New York: As a punishing drought continues to grip parts of the world, bodies of water have been drying up, exposing submerged World War II relics in Europe, several sets of human remains at Lake Mead outside Las Vegas, statues in China and even an entire village in Spain.
The latest find: dinosaur tracks in Texas.
Severe drought conditions exposed dinosaur tracks from around 113 million years ago, in the Dinosaur Valley State Park, Glen Rose, Texas. Credit:DVSP via The New York Times
Severe drought conditions at Dinosaur Valley State Park, about 96 kilometres south-west of Fort Worth, exposed dinosaur tracks from around 113 million years ago that were previously hidden underneath the Paluxy River, according to Stephanie Garcia, a spokesperson for the Texas Parks and Wildlife Department. The tracks, which were discovered this month, belong to Acrocanthosaurus – theropods, or bipedal dinosaurs with three toes and claws on each limb.
The dinosaur would have stood 4½ metres tall and weighed more than 6 metric tonnes as an adult. They left their tracks in sediment that hardened into what is now limestone, researchers say.

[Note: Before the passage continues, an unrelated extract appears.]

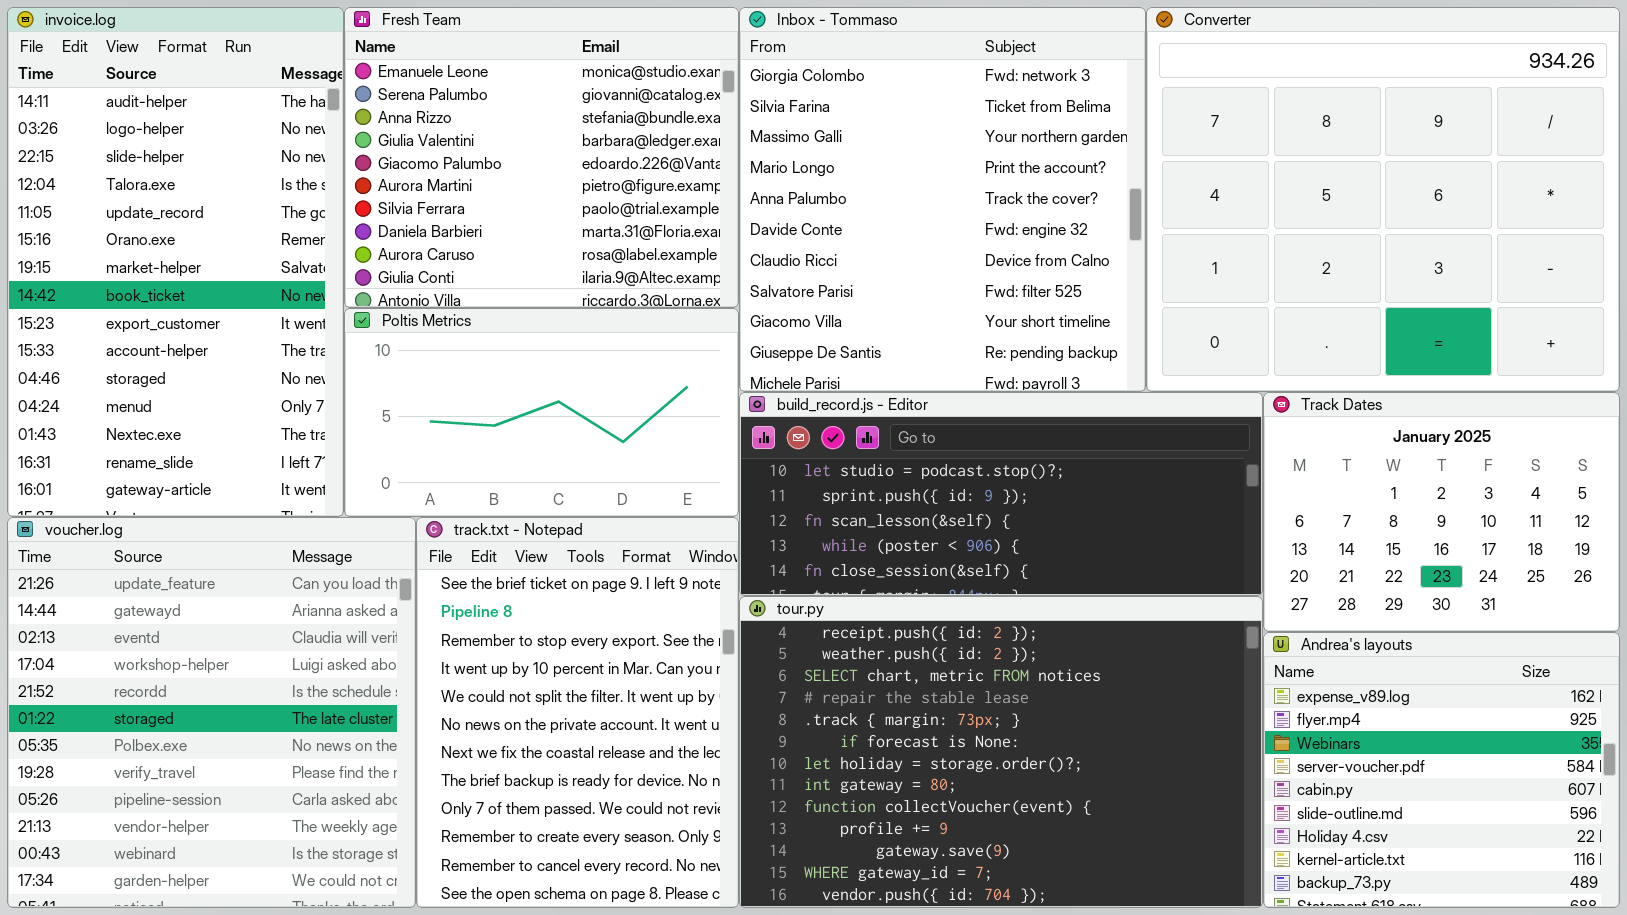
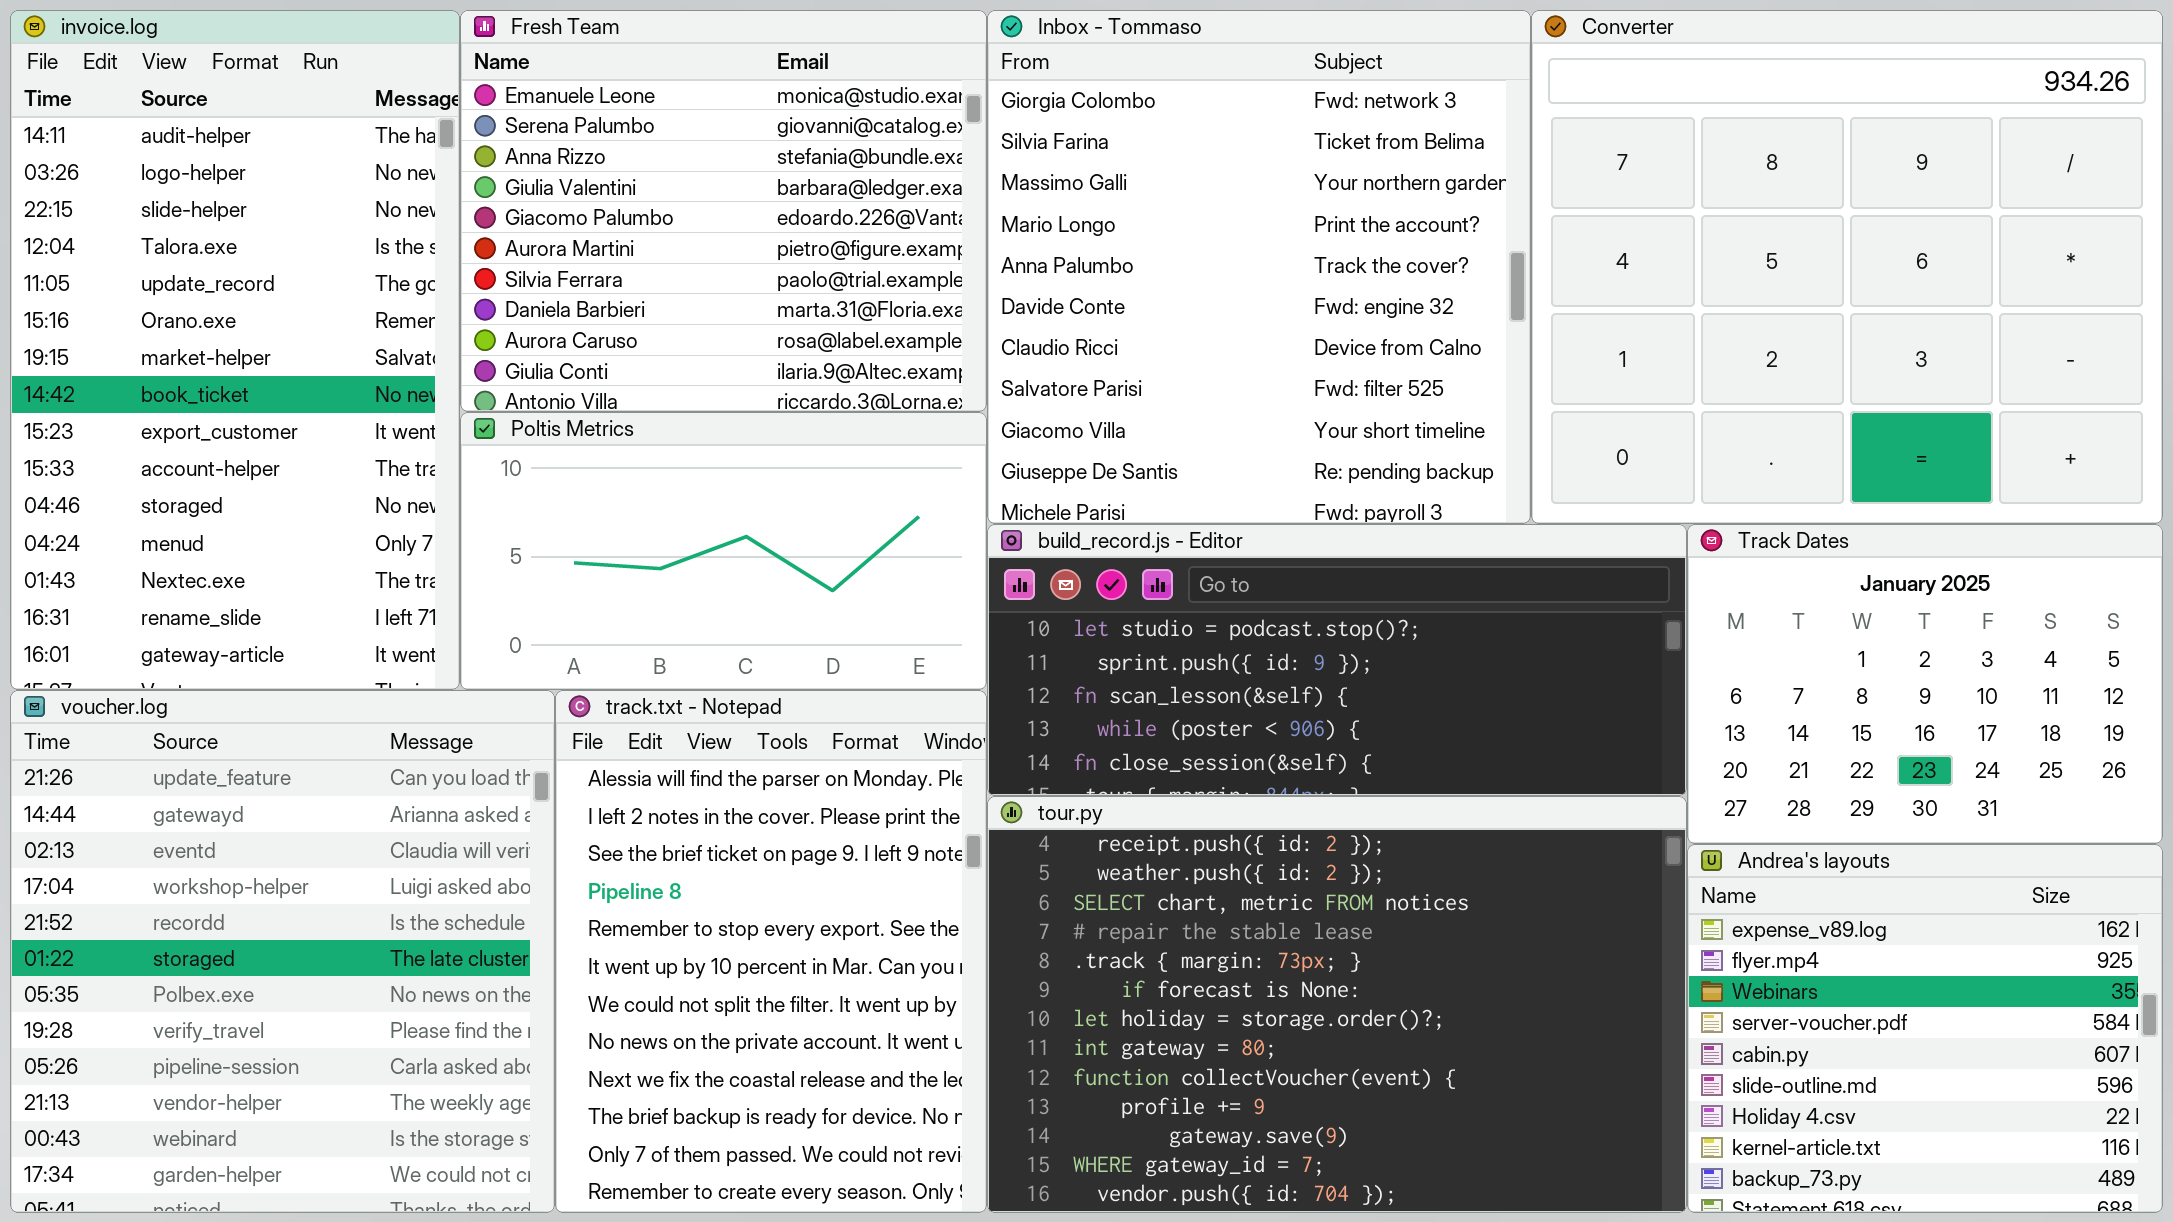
track.txt - Notepad: [416,517,739,908] -> [555,690,987,1213], scrolled up 2 rows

“Due to the excessive drought conditions this past summer, the river dried up completely in most locations, allowing for more tracks to be uncovered here in the park,” Garcia said in a statement. “Under normal river conditions, these newer tracks are under water and are commonly filled in with sediment, making them buried and not as visible.”
One of the footprints from Acrocanthosaurus, which are theropods, or bipedal dinosaurs with three toes and claws on each limb. They left their tracks in sediment that hardened into what is now limestone.Credit:DVSP via The New York Times
The tracks are likely to be buried again by rain this week. But the finding — even if for a brief moment — excited researchers and the public.
“Tracks being buried under layers of sediment do help protect them from natural weathering and erosion,” Garcia said.
Other tracks at Dinosaur Valley State Park belong to a sauropod, or long-necked, small-headed dinosaur, called Sauroposeidon proteles. This species would have stood 60 feet tall and weighed 44 tons as an adult.
Louis Jacobs, a vertebrate palaeontologist and an emeritus professor of earth sciences at Southern Methodist University, saw the tracks on Saturday. He said these tracks joined others that were already known, and together they now add up to about 150 dinosaur steps.
“Those footprints – they’re spectacular because they’re deep,” he said. “You can see the toenails. There’s more than one kind, and there’s a lot of them.”
These dinosaur tracks were previously hidden underneath the Paluxy River in the Dinosaur State Valley Park, Texas.Credit:DVSP via The New York Times
Jacobs said the prints signalled there might be more that remains undiscovered. As the river erodes, it will expose more tracks but also erase others.
Dinosaur tracks collected from the Paluxy River in 1938 are on display at the American Museum of Natural History in New York City.
Similar tracks have been found in Canada’s British Columbia and in South America, said James Farlow, a vertebrae palaeontologist and adjunct biology professor at Purdue University Fort Wayne.
The river and park have been educating researchers on dinosaur behaviour for decades, he said. But the discoveries are often at the mercy of the weather, including when rocks freeze in winter and crack the tracks.
The footprints occur on a sedimentary rock unit called the Glen Rose Formation, which is mostly limestone, deposited about 105 to 110 million years ago, Farlow said.
“Texas is blessed with a lot of good fossil occurrences,” Farlow said, “not only of dinosaur footprints but also of dinosaur skeletons as well.”
He added, “It’s a resource that is continually being destroyed but continuously being renewed.”
Texas is facing extreme weather, with parts of the state experiencing droughts and other parts seeing flash flooding, following a period of intense heat and dangerous wildfires.
Some parts of the Dallas-Fort Worth area received more than 33 centimetres of rain on Sunday into Monday, leading Judge Clay Jenkins of Dallas County, the top elected official there, to declare a state of disaster in the region. Governor Greg Abbott directed the Texas Division of Emergency Management to mobilise resources to help residents affected by the flooding.
The drought, however, has triggered water restrictions in the state. Some 27 per cent of the state is under the most severe category of drought warning.
Scientists call a rapid shift from extreme dry to extreme wet conditions a “precipitation whiplash”.